**Data shown**
------------------------

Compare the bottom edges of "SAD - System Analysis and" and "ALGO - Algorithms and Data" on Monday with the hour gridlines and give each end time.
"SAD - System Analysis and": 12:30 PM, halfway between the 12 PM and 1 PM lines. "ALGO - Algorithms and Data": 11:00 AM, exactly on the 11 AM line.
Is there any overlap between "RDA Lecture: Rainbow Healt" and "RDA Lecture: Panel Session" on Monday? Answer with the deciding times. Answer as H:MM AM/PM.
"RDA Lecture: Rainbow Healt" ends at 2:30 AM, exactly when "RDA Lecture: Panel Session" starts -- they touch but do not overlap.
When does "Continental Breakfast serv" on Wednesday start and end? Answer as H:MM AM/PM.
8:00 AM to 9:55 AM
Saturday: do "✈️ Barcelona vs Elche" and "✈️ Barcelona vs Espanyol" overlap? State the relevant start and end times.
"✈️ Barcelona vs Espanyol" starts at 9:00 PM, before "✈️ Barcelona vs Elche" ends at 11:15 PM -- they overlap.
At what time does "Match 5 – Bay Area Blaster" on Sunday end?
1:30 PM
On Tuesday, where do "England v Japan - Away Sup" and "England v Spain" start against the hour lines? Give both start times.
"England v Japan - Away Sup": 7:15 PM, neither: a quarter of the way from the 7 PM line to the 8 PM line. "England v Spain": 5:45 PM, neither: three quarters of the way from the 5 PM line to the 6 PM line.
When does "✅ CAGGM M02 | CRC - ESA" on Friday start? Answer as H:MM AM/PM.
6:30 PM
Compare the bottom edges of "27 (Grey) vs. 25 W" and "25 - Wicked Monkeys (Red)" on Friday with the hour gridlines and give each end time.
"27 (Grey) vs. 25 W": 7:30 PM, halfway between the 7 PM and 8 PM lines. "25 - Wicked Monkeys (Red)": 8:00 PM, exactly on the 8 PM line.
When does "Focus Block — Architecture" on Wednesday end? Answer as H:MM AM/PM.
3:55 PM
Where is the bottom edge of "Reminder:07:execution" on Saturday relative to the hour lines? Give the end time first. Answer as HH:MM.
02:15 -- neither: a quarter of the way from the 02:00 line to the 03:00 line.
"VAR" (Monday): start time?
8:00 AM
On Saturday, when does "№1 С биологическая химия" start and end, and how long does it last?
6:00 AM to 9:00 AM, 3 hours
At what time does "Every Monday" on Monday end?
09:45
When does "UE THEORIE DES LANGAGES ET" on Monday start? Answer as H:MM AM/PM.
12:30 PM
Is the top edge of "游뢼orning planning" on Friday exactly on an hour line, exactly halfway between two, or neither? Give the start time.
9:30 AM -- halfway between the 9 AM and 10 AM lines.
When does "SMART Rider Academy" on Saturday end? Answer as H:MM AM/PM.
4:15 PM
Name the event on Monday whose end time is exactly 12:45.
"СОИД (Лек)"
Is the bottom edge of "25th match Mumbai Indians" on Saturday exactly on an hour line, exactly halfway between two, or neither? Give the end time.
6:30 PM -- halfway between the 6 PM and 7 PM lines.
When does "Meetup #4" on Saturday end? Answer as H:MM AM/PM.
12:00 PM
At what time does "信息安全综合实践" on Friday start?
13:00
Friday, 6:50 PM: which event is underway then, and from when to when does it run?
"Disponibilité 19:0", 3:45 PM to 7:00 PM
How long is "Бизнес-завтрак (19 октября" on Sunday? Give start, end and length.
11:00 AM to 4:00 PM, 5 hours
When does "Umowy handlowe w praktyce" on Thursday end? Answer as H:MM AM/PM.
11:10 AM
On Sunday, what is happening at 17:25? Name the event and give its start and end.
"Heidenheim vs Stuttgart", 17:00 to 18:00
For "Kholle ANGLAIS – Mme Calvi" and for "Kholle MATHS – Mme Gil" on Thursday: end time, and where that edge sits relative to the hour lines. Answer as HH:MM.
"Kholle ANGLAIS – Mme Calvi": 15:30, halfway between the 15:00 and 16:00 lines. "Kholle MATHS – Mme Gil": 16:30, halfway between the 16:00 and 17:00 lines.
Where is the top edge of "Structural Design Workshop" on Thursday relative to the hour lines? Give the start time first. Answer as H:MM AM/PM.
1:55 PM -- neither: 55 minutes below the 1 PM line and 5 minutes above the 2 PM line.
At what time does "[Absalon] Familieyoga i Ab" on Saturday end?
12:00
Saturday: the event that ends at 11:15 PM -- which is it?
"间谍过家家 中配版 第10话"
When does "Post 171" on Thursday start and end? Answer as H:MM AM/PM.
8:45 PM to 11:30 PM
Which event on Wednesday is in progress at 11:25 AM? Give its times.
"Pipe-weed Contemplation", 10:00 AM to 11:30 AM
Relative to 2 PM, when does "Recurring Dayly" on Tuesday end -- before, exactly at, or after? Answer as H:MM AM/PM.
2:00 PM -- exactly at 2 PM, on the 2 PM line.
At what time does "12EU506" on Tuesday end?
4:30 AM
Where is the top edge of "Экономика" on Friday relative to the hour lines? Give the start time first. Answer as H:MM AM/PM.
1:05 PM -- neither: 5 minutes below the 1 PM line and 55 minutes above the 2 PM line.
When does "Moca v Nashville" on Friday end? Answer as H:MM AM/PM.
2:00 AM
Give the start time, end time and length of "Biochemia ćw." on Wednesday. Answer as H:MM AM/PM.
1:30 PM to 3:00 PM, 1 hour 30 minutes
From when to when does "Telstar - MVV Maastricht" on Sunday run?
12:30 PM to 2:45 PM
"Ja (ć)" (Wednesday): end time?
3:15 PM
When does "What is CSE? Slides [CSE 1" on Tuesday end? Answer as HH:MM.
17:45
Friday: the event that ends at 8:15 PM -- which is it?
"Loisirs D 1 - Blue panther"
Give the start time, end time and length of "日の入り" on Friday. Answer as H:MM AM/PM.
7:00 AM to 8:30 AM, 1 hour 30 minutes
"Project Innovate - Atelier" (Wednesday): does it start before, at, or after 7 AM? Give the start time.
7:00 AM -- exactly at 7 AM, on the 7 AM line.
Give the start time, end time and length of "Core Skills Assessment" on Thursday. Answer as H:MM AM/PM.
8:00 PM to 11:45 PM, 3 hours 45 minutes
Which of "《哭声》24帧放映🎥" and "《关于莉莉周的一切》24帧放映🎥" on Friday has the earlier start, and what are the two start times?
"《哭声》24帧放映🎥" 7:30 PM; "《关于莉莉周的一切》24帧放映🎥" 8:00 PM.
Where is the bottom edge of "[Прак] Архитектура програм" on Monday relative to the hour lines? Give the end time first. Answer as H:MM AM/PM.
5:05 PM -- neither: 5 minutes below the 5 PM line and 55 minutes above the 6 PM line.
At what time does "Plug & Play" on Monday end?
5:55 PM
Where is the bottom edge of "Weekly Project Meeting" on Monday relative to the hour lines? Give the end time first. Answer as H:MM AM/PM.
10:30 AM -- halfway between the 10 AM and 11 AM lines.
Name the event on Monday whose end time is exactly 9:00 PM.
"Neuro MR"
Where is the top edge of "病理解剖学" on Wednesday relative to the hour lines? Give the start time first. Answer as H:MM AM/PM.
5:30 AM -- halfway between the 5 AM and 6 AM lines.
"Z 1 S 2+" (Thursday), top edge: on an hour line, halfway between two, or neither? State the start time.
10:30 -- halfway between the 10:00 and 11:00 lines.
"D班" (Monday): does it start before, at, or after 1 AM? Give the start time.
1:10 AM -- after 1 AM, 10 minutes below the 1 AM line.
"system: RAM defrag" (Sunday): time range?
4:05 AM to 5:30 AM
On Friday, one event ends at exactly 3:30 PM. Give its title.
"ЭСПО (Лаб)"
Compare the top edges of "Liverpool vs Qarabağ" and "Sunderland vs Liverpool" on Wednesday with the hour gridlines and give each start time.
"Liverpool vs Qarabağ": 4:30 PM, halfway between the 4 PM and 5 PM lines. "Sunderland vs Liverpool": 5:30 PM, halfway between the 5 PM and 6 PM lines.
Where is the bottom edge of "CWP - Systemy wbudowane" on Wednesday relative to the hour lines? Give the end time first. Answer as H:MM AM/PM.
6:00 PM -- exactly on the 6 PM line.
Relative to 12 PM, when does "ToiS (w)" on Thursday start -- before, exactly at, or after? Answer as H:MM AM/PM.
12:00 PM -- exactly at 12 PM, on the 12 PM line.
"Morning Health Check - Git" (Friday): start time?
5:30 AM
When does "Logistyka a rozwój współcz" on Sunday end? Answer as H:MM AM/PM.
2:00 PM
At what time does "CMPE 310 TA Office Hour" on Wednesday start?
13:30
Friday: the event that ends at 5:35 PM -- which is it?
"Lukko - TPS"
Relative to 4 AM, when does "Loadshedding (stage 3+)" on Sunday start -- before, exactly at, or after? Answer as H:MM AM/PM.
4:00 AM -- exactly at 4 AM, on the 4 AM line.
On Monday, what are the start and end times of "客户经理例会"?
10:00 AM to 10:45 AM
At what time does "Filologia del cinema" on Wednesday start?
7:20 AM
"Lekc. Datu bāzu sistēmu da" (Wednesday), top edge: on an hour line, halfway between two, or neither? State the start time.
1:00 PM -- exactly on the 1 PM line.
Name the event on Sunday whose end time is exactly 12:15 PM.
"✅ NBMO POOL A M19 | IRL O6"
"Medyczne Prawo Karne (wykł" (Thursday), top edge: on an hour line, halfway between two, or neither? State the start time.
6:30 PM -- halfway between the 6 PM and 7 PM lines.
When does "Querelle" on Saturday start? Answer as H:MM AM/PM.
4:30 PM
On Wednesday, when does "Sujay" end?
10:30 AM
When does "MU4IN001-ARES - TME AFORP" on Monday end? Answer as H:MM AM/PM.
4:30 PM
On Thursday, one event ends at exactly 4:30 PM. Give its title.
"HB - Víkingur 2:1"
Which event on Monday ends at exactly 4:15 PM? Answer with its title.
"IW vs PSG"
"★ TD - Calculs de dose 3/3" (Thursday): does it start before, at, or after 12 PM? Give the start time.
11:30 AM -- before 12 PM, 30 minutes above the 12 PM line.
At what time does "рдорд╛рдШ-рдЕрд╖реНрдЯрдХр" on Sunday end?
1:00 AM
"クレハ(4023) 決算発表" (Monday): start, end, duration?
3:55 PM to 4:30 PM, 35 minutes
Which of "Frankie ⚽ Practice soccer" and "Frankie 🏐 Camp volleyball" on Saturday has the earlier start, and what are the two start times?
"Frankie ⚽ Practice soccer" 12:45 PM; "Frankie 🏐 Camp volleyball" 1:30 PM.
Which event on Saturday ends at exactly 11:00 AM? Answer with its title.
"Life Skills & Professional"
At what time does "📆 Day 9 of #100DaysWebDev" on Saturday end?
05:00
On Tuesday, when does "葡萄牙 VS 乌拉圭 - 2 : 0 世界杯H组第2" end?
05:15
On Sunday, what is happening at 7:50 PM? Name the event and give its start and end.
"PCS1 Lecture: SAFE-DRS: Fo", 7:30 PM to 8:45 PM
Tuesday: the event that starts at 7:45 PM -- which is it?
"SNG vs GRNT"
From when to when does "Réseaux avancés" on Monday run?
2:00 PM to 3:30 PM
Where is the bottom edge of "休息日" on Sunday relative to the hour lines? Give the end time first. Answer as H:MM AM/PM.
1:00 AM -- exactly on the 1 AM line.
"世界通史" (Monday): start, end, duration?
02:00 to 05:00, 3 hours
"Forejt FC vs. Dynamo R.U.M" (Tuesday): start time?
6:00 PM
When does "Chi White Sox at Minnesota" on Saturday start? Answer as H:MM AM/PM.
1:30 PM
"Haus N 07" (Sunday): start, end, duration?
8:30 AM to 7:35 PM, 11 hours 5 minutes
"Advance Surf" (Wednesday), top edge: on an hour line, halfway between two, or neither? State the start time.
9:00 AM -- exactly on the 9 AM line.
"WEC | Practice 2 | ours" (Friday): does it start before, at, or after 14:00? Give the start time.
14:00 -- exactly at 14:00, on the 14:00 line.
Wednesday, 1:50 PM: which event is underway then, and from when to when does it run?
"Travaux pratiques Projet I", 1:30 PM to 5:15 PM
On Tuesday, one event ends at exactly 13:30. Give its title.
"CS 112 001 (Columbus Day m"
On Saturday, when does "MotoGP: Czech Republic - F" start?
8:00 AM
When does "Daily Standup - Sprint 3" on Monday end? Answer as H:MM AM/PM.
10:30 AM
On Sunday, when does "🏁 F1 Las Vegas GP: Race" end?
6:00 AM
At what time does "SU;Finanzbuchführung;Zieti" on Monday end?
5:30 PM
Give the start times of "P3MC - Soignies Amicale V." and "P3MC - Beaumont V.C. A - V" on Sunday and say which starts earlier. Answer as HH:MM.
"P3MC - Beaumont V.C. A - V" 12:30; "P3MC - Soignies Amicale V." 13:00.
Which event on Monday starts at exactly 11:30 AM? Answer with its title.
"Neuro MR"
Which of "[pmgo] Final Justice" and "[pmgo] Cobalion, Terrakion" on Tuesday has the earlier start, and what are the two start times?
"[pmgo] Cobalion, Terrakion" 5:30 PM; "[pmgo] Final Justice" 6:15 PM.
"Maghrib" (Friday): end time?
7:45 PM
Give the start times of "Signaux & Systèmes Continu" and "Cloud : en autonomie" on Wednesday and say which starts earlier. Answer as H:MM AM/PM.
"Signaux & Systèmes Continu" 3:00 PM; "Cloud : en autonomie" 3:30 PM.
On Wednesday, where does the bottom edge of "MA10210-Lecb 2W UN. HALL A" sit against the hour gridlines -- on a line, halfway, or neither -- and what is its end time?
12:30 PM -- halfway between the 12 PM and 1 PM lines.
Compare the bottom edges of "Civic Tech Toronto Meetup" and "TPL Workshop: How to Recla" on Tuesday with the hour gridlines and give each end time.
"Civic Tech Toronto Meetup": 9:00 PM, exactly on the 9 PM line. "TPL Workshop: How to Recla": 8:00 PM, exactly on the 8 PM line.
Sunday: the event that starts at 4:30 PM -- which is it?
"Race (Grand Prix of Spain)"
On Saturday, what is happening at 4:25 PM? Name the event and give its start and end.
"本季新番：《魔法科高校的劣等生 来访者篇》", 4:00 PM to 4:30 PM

------------------------

**Instruction**
Lay out the lines of the records above as a numbered list, beginning with the line that contains "lines. Answer as HH:MM." and continuing through the line that contains "and 17:00 lines.", with both of those lines included. Omit any blank lines.

**Output of the exercise**
1. For "Kholle ANGLAIS – Mme Calvi" and for "Kholle MATHS – Mme Gil" on Thursday: end time, and where that edge sits relative to the hour lines. Answer as HH:MM.
2. "Kholle ANGLAIS – Mme Calvi": 15:30, halfway between the 15:00 and 16:00 lines. "Kholle MATHS – Mme Gil": 16:30, halfway between the 16:00 and 17:00 lines.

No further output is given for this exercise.